After a busy morning of sightseeing the exquisite, Hanlin Fudi Restaurant, near Wu Zhen's main shopping area, is recommended for lunch. The tipang (28 yuan), a pork leg first steamed then cooked in the wok with delicious sauce and spices, is irresistible. The meat is so tender, it falls apart at the touch of chopsticks.

Xiao Baoyu (10 yuan), a cold dish of fried and salted local fish, is a tangy accompaniment to the exceptionally strong Chou Doufu, or stink beancurd (8 yuan).

The finale to any meal is the town's special dessert, Jiuniang,Yuanzi (12 yuan), a tangy, sweet mixture of the town's unique wine and sticky rice.

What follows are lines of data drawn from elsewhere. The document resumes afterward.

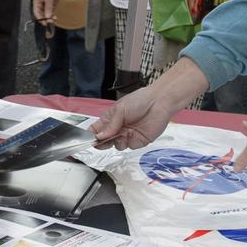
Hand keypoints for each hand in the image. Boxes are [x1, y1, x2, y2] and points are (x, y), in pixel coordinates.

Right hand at [33, 0, 61, 25]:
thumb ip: (48, 7)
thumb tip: (47, 17)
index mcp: (37, 2)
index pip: (36, 12)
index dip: (39, 18)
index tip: (44, 22)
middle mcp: (40, 6)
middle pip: (41, 15)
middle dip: (45, 20)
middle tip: (50, 22)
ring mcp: (45, 7)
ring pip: (46, 16)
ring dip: (49, 19)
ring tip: (54, 20)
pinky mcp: (50, 8)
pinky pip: (50, 15)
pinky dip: (52, 17)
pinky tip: (55, 18)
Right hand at [92, 58, 207, 148]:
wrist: (159, 103)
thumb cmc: (139, 100)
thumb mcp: (120, 109)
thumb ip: (110, 124)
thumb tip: (99, 136)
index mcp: (111, 118)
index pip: (97, 129)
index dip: (91, 135)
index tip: (87, 139)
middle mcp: (118, 128)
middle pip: (105, 140)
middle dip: (101, 142)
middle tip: (100, 142)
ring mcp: (128, 135)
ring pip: (116, 145)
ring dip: (116, 141)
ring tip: (121, 133)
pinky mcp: (138, 141)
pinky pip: (129, 146)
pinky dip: (128, 142)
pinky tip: (131, 134)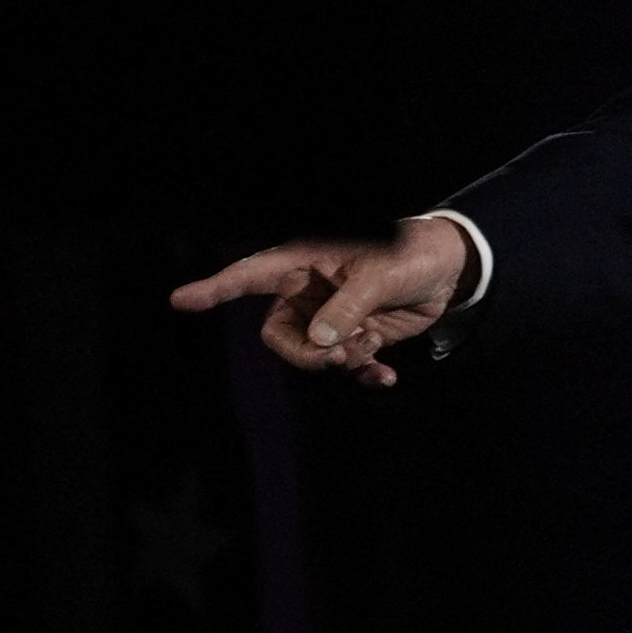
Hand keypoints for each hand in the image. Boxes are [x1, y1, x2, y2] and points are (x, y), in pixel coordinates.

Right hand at [169, 216, 473, 386]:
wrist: (449, 269)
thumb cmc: (411, 254)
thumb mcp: (382, 274)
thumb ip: (348, 306)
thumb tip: (320, 340)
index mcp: (305, 262)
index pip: (251, 275)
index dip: (215, 288)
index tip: (181, 300)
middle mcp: (310, 291)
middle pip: (279, 334)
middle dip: (305, 353)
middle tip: (339, 355)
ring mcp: (332, 316)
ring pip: (312, 354)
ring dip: (338, 361)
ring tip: (370, 349)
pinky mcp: (356, 336)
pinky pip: (345, 365)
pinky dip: (363, 374)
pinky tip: (386, 378)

Hanlin Fudi is not the only place to enjoy food and beverage in town. Wu Zhen's East City River is lined with many eateries and teahouses. These establishments provide a perfect spot for relaxing on a sunny afternoon.

Beyond the sensual delights of eating and drinking, are small trinket shops, offering many finds for ardent shoppers. Along East Road at Xinhua Lu, treasure seekers will discover Huang Yanxin, a local artist who sells detailed sketches of Wu Zhen. Huang explained that the ancient character of the town inspires him with a sense of youth from which he draws great inspiration.

Farther down the road is the Former Residence of Mao Dun (1896-1981). Mao, who was a close friend of Soong Ching Ling, became one of the first members of the Communist Party in 1921.

Not far from Mao's residence is the Flower-printed Blue Cloth Workshop, where handspun fabric is dyed by traditional methods. Visitors will not be able to resist purchasing at least one object made from this timeless cloth.

The Sanbai Jiu Winery is the site of the town's special liquor. In English Sanbai stands for three whites, white rice, white wheat flour, and the winery's special ingredient, white water - deep well water from the Wu Zhen region. A taste test will knock anyone off their feet. Bottles of wine are a must buy for visitors.

This summer, Wu Zhen is the perfect destination for travellers looking for something different.

Travel tips

A mini-van departs from Hutai Long-distance bus station at 12:35 every day and the 2.5-hour journey costs 25 yuan.

Also, tourists in Shanghai can take tour buses at Hongkou Stadium or at Shanghai Stadium on weekends and public holidays. Time: 8:00am (Hongkou Stadium), 7:50am and 8:45am (Shanghai Stadium). The cost is 100 yuan per person, including round-trip tickets and admission fee. The price per person with a tour guide is 128 yuan.